As August makes way to September and the Vineyard readies its goodbye to summer, businesses are reporting mixed results even though preliminary data show more traffic on roads, runways and ferries.
Several business owners said the robust years during the pandemic have settled back down, setting new expectations.
“It was a good season,” said Mark Snider, the owner of the Winnetu Oceanside Resort in Edgartown. “But it’s more pre-Covid.”
Erica Ashton, the new executive director of the Martha’s Vineyard Chamber of Commerce, said she has heard some businesses have had incredible years, while others have seen slightly lower sales.
“It depends on who you speak to,” she said.
There were some concerns at the start of the season when vacation rental companies reported higher rates of vacancies. Some theorized the higher number of openings was due to sky high rental prices and increased supply.
“There’s definitely some unbooked availability,” Wendy Harman, with Point B Realty, said at the end of July. “The goal is getting occupancy up. Heads in beds are the people that eat in the restaurants and in the shops.”
Julia Tarka at Rosewater said people were concerned about the lower occupancy rates, but July at her Edgartown cafe was brisk.
JB Blau, the owner of the Loft, Chowder Company and Sharky’s Cantina, gave a “cautious thumbs up” to the season.
“It’s been solid, no complaints,” he said. “I don’t think the whole season is going to break any records.”
Whatever businesses saw this year, it wasn’t due to fewer people coming to the Island this summer.

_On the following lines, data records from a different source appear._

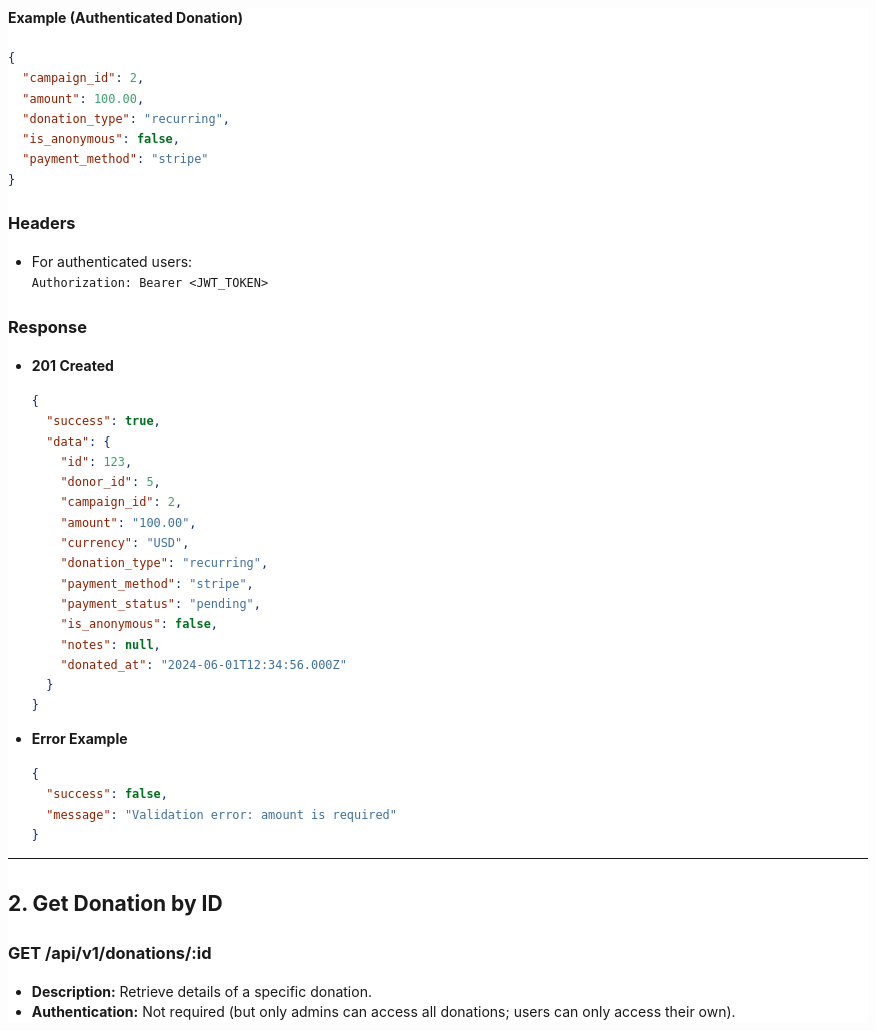 #### Example (Authenticated Donation)
```json
{
  "campaign_id": 2,
  "amount": 100.00,
  "donation_type": "recurring",
  "is_anonymous": false,
  "payment_method": "stripe"
}
```

### **Headers**
- For authenticated users:  
  `Authorization: Bearer <JWT_TOKEN>`

### **Response**
- **201 Created**  
  ```json
  {
    "success": true,
    "data": {
      "id": 123,
      "donor_id": 5,
      "campaign_id": 2,
      "amount": "100.00",
      "currency": "USD",
      "donation_type": "recurring",
      "payment_method": "stripe",
      "payment_status": "pending",
      "is_anonymous": false,
      "notes": null,
      "donated_at": "2024-06-01T12:34:56.000Z"
    }
  }
  ```
- **Error Example**
  ```json
  {
    "success": false,
    "message": "Validation error: amount is required"
  }
  ```

---

## 2. Get Donation by ID

### **GET /api/v1/donations/:id**

- **Description:** Retrieve details of a specific donation.
- **Authentication:** Not required (but only admins can access all donations; users can only access their own).
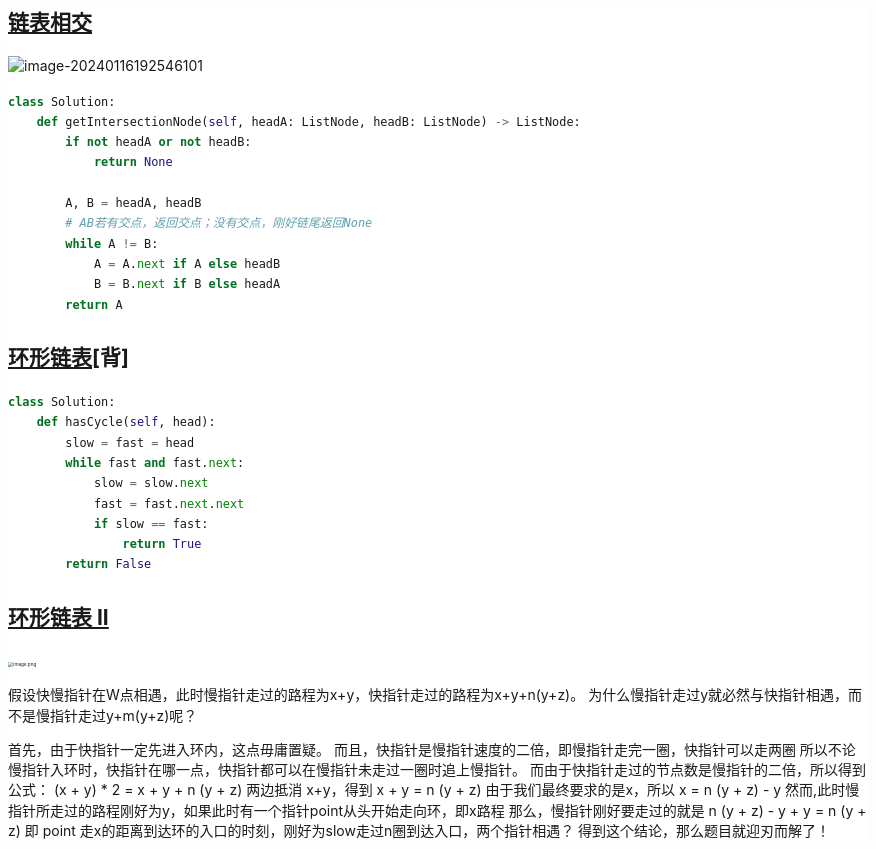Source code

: 

## <span id='jump1'>[链表相交](https://leetcode.cn/problems/intersection-of-two-linked-lists-lcci/)</span>

![image-20240116192546101](./assets/image-20240116192546101.png)

```python
class Solution:
    def getIntersectionNode(self, headA: ListNode, headB: ListNode) -> ListNode:
        if not headA or not headB:
            return None
                    
        A, B = headA, headB
        # AB若有交点，返回交点；没有交点，刚好链尾返回None
        while A != B:
            A = A.next if A else headB
            B = B.next if B else headA
        return A
```



## [环形链表](https://leetcode.cn/problems/linked-list-cycle/)[背]

```python
class Solution:
    def hasCycle(self, head):
        slow = fast = head
        while fast and fast.next:
            slow = slow.next
            fast = fast.next.next
            if slow == fast:
                return True
        return False
```



## [环形链表 II](https://leetcode.cn/problems/c32eOV/)

<img src="./assets/1630857284-xUemfr-image.png" alt="image.png" style="zoom:33%;" />

假设快慢指针在W点相遇，此时慢指针走过的路程为x+y，快指针走过的路程为x+y+n(y+z)。
为什么慢指针走过y就必然与快指针相遇，而不是慢指针走过y+m(y+z)呢？

首先，由于快指针一定先进入环内，这点毋庸置疑。
而且，快指针是慢指针速度的二倍，即慢指针走完一圈，快指针可以走两圈
所以不论慢指针入环时，快指针在哪一点，快指针都可以在慢指针未走过一圈时追上慢指针。
而由于快指针走过的节点数是慢指针的二倍，所以得到公式：
(x + y) * 2 = x + y + n (y + z)
两边抵消 x+y，得到 x + y = n (y + z)
由于我们最终要求的是x，所以 x = n (y + z) - y
然而,此时慢指针所走过的路程刚好为y，如果此时有一个指针point从头开始走向环，即x路程
那么，慢指针刚好要走过的就是 n (y + z) - y + y = n (y + z)
即 point 走x的距离到达环的入口的时刻，刚好为slow走过n圈到达入口，两个指针相遇？
得到这个结论，那么题目就迎刃而解了！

Reports from the Steamship Authority, Martha’s Vineyard Airport and vehicle traffic counters were uniform, with each one registering slight upticks compared to 2023.
Full traffic figures for August will not be available until next month at the earliest, but the Steamship Authority reported carrying more than 300,000 passengers in June on the Vineyard route, a 6.5 per cent increase over last year.
The first three weeks of July, the dataset that was readily available, had about 224,000 passengers, about 1.2 per cent more than the same time period last year.
The airport, which set a record high for passengers in 2023, could be on pace for a new record. Overall, the first seven months had about 41,000 commercial passengers, about 3,000 ahead of the first seven months of 2023.
June and July were also both up, by a combined 3,000 passengers.
“It’s nothing drastic,” airport director Geoff Freeman said late last month. “It’s fairly on par with last year’s operations.”
Vehicle traffic counters around the Island in June and July also saw slightly higher daily rates than last year.
Near the intersection of Barnes Road and Edgartown West Tisbury Road in Edgartown — an area that has become one of the busiest stretches of roads on the Island — the annual average daily traffic for July 2024 was 14,238 vehicles — 166 more vehicles than the year before.
Only one of four counters that collected data over the last two summers saw a decrease in either June or July, but the drop was minimal. On Edgartown-West Tisbury Road near Meshacket Road, about 10 fewer cars on average drove by in July 2024 than July 2023.
On the water, Oak Bluffs harbor master Emily DeBettencourt confirmed the mixed sentiment of business owners.
During one weekend in July, she had to turn boaters away from the harbor for a lack of space — the first time that’s happened in two years. But other days never came close to those peaks.
“It was kind of inconsistent,” she said. “We had some super slow days...but we also had some almost record-breaking days.”